In a missional church, what leaders do in equipping the saints is intimately related to the ministry of the entire community, not done on its behalf. Spiritual Formation happens when we serve each other as “interpreters, catalysts, and resources for the exposition of Gods Word in all its formative power."(Darrell Guder, in his lecture series on Walking Worthily, p 278). The faith community itself becomes a parable and a sacrament, in the midst of a world longing for spiritual significance. The gospel works its healing in and through us as we offer a “visible alternative” to the desiccated values of 21st century society. My call to ordination is precious to me, but in 2009, 30 months after finishing up my ten years as a Senior Minister, I feel “Called Again” to a new form of ministry, and a new way of being a leader. I have a passion for supporting spiritual growth, a heap of experience and some God-given wisdom. This Lenten season, I am learning to mine the rich resources and diverse practices of faith formation bequeathed to us down the centuries. I will have a structured and intentional ministry, but it will be just one flavour in the smorgasbord of faith expressions God is using as he works out his will in our community.

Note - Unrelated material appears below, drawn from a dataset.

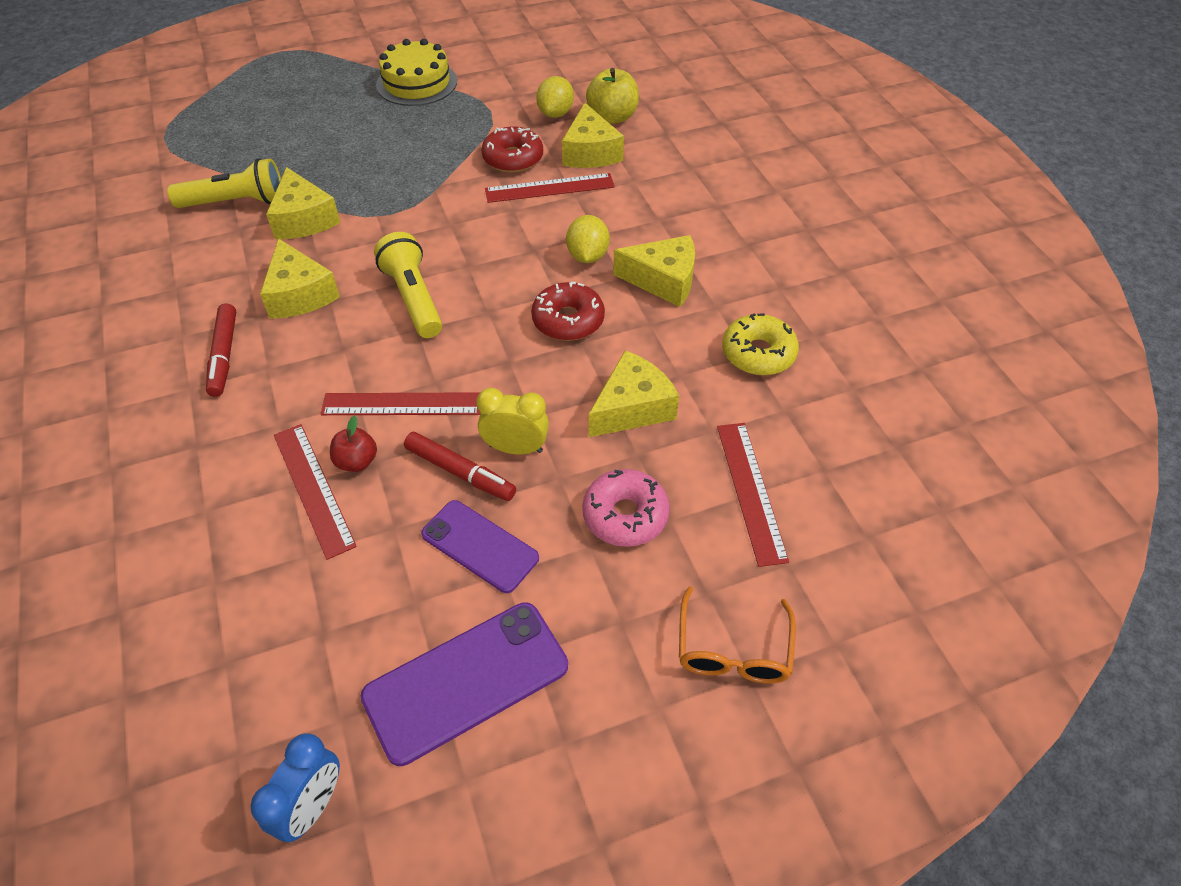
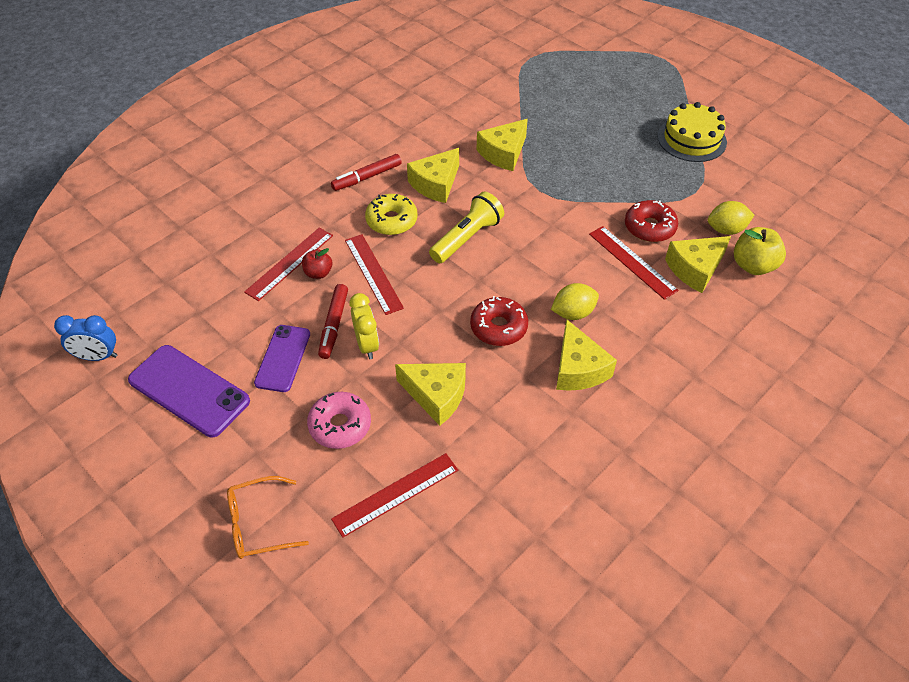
camera: 65 degrees right, 0 degrees up
yellow flashlight [167,158,281,208] -> none
yellow donut [722,313,799,375] -> yellow donut moved to [365,194,418,235]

To Chew Over: Does the notion of ordination mean anything to you? How about the notion of a Discipleship Coach? Which resonates most with your own spirituality?

Sung at a recent induction service:

There's a hunger in this wilderness for your revelation

To hear the words of life that strengthen me

Come and show what you've prepared for me, speak your confirmation

Show me how I fit into your plan

For when you call my name I can see again

Who you are and who I'm meant to be

And as you beckon me I am free to see

Who you are and who I'm sent to be.

© Brian Doerksen 2000.


  1. Some very pertinent reflections, Viv, I appreciate your observations. It is clearly true that ministry is not done 'on behalf of' - as if the congregation is a client. On the other hand there is a sense I think in which the congregation as a body invests certain of its functions into some. The 'minister' is thus an embodiment of the whole. This is rather like the medieval notion of kingship (the royal 'we'). In a sense this is a safeguard, that the sacred charge which belongs to us all is exercised by us through certain individuals on whom we recognise a particular calling. It is in this dynamic that the proper sense of ordination is found.

    Martin Sutherland

  2. Thanks Martin, I like that application of the royal "we" - which I think Anglican bishops also use. My Presbyterian heritage would see the communality as including the wider church and not just the local congregation.